Exercise input START

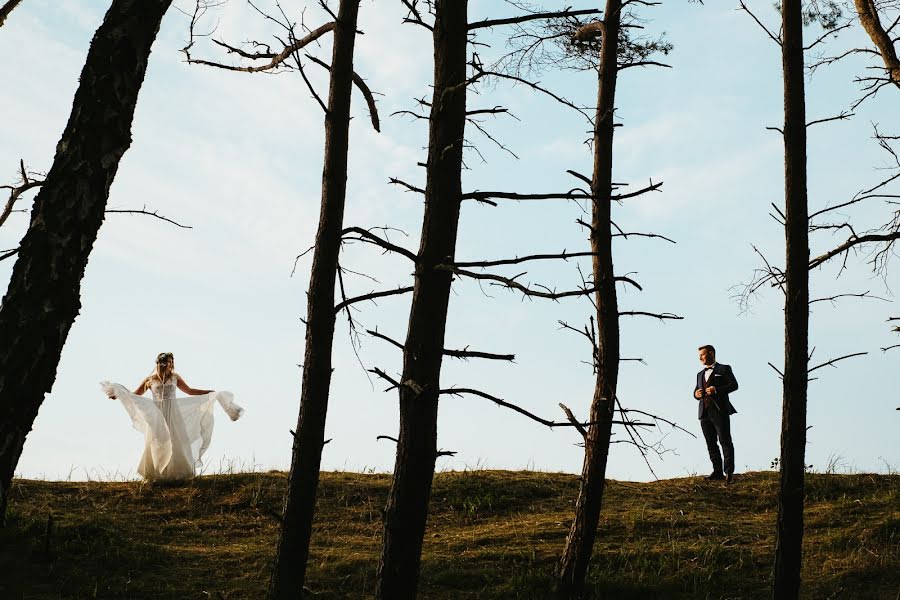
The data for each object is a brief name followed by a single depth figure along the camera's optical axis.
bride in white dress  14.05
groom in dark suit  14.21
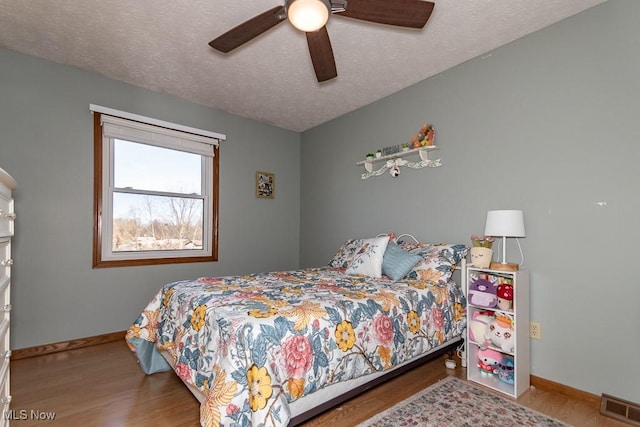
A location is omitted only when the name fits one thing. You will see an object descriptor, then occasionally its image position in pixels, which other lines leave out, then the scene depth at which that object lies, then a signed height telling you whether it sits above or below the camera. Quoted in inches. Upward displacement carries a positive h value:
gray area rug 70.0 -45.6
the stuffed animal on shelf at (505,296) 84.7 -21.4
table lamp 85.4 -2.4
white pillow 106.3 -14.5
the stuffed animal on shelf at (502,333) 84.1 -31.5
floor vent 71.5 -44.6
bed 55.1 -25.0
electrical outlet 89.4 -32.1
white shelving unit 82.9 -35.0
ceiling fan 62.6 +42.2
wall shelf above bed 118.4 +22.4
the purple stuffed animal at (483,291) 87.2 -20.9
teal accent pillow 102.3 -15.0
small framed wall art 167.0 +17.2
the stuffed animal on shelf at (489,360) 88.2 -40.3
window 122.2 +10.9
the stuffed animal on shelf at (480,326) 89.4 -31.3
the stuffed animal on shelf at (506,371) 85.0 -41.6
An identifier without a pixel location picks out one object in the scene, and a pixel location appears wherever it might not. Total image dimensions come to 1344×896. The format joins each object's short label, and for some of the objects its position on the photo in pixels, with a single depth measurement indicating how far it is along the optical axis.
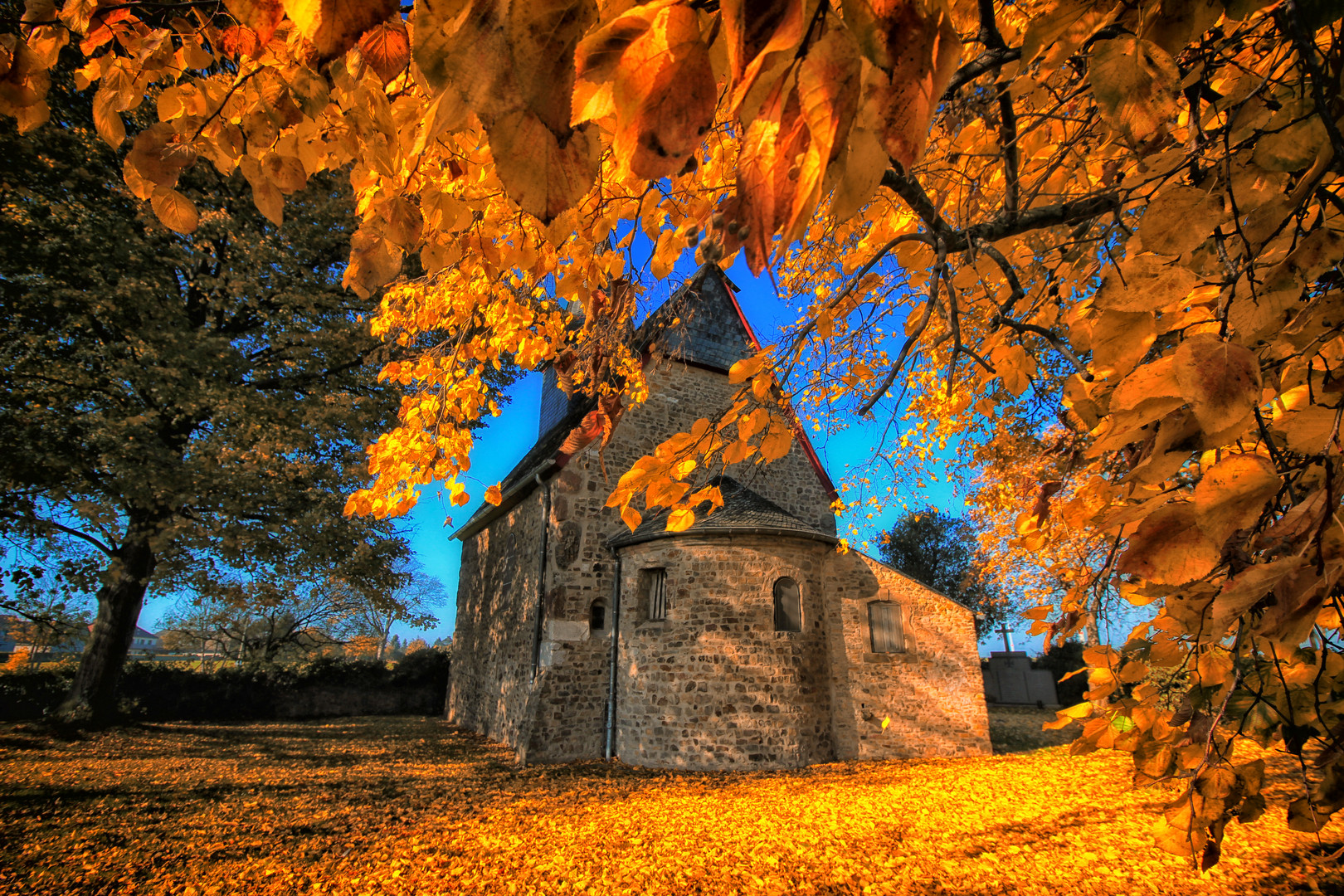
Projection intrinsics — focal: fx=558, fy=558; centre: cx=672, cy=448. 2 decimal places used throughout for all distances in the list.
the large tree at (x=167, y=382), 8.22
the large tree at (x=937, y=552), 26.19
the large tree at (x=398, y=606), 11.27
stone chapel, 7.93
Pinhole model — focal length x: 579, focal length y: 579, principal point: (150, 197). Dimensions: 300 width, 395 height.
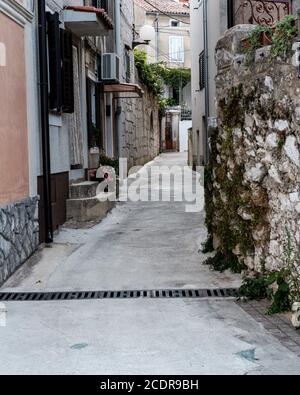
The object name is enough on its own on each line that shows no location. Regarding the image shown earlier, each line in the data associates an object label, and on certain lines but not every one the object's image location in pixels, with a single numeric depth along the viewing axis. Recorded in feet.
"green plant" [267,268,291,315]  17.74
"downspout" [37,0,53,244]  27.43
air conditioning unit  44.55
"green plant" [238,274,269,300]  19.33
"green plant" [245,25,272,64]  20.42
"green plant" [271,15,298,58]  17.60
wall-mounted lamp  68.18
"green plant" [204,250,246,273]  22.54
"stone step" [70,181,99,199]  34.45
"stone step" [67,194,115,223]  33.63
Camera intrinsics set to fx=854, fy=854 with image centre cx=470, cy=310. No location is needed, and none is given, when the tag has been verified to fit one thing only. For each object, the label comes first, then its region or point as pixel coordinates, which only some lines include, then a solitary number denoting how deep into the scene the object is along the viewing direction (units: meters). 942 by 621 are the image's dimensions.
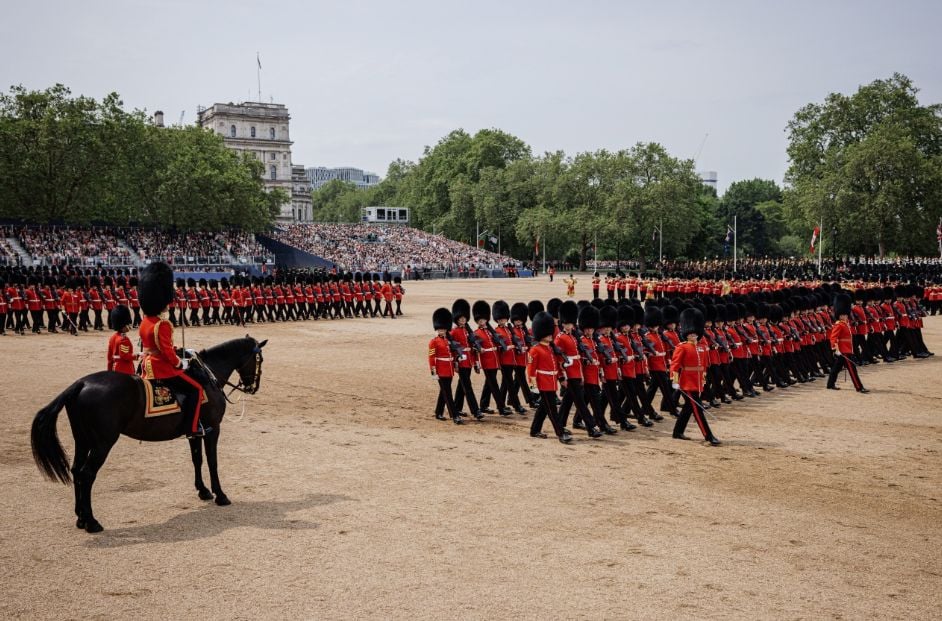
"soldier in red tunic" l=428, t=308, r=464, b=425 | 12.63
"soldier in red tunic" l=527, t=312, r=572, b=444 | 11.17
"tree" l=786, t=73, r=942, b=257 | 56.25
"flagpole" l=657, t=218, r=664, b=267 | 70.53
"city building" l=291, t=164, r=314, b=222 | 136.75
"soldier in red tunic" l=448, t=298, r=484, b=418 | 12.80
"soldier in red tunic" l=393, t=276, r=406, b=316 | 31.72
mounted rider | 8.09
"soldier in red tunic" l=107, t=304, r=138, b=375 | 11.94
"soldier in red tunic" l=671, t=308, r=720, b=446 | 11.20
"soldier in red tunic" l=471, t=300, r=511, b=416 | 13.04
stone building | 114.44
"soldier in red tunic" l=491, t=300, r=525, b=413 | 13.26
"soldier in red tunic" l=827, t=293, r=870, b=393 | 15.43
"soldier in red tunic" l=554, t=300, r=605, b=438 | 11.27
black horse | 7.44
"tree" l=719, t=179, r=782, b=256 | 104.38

Exercise input END
Exercise input START

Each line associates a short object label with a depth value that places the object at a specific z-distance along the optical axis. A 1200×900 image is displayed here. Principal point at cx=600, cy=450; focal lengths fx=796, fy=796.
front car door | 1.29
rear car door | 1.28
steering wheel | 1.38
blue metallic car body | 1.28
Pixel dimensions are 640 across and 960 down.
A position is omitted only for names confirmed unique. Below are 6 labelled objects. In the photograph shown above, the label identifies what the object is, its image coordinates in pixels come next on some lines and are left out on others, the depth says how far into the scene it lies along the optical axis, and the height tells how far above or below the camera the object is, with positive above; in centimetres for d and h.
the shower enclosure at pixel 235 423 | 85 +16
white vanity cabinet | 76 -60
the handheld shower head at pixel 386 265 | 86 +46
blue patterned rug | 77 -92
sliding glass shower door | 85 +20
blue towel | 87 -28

Exercise input END
Exercise input START

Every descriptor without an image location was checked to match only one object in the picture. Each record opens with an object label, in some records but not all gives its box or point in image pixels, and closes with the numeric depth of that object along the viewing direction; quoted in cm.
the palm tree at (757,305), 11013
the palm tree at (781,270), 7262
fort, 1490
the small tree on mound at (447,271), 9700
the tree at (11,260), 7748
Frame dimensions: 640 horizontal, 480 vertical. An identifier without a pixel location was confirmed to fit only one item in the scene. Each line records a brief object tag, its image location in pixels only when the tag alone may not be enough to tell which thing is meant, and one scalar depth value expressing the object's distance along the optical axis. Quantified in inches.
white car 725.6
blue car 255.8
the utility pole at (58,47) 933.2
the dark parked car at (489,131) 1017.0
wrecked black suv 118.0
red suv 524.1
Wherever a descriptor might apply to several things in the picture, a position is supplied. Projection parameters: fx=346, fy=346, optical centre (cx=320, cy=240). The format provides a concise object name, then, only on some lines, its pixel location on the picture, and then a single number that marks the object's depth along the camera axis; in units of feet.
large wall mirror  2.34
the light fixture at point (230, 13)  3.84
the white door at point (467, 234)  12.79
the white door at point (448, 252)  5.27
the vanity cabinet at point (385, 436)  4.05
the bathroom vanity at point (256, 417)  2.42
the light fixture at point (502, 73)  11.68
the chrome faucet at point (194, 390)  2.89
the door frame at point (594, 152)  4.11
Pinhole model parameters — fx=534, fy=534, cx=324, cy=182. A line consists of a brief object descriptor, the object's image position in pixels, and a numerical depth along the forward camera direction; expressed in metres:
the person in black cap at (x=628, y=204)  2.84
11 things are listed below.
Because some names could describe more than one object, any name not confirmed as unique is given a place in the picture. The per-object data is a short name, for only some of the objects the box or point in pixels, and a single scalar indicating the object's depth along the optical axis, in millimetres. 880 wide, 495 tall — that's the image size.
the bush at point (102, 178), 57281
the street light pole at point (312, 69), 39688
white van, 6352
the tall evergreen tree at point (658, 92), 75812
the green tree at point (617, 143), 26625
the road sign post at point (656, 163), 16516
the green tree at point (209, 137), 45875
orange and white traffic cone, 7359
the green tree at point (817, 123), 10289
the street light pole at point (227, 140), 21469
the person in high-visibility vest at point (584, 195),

Exercise input END

■ Required work ■
The answer must be every line of the data that contains the word "blue".

■ Solution for this task ■
blue metallic car body | 1.28
blue patterned rug | 77 -92
blue towel | 87 -28
blue car 255.8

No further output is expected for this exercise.